(Action item)
Print exactly the lines below between the line holding "Казачьей Лопани, ныне проживающий в Слатино –" and the line holding "Voir toute l'équipe", inclusive, and nothing more.

(Data for this task)
++++
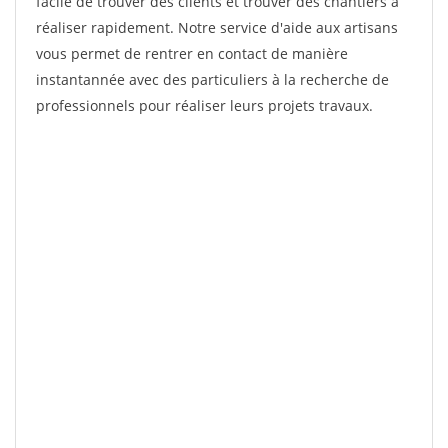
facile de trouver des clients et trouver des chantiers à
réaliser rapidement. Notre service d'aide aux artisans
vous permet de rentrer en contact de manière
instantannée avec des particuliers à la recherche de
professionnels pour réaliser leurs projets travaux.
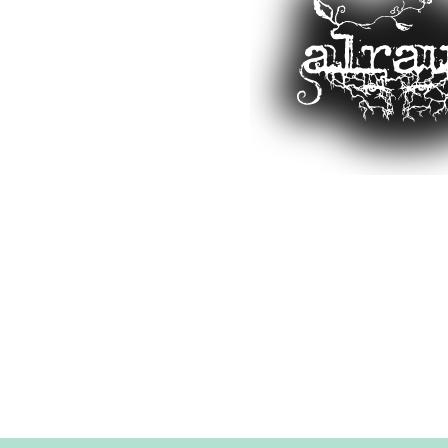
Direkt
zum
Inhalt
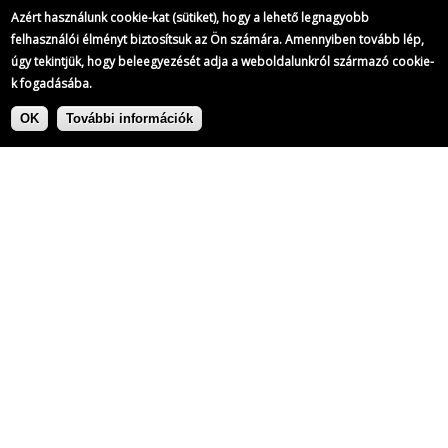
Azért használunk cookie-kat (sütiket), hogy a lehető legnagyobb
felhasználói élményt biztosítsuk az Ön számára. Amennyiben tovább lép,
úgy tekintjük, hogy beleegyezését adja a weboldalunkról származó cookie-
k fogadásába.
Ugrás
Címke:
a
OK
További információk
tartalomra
++++
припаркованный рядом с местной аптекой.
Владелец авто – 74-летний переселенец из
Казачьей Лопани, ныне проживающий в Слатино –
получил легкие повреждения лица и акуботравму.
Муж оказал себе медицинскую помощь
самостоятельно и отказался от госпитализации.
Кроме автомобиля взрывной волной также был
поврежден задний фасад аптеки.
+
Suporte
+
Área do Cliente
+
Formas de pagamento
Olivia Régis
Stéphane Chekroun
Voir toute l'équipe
++++
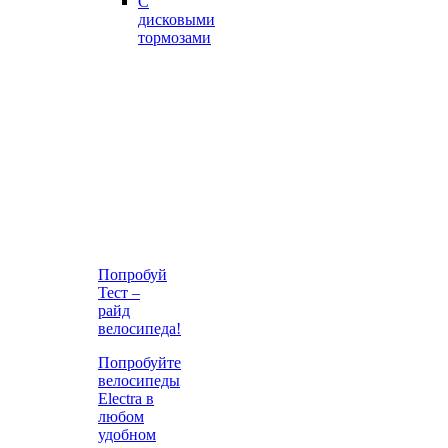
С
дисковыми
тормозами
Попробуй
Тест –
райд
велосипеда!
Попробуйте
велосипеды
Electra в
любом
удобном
++++
(Written answer)
Казачьей Лопани, ныне проживающий в Слатино –
получил легкие повреждения лица и акуботравму.
Муж оказал себе медицинскую помощь
самостоятельно и отказался от госпитализации.
Кроме автомобиля взрывной волной также был
поврежден задний фасад аптеки.
+
Suporte
+
Área do Cliente
+
Formas de pagamento
Olivia Régis
Stéphane Chekroun
Voir toute l'équipe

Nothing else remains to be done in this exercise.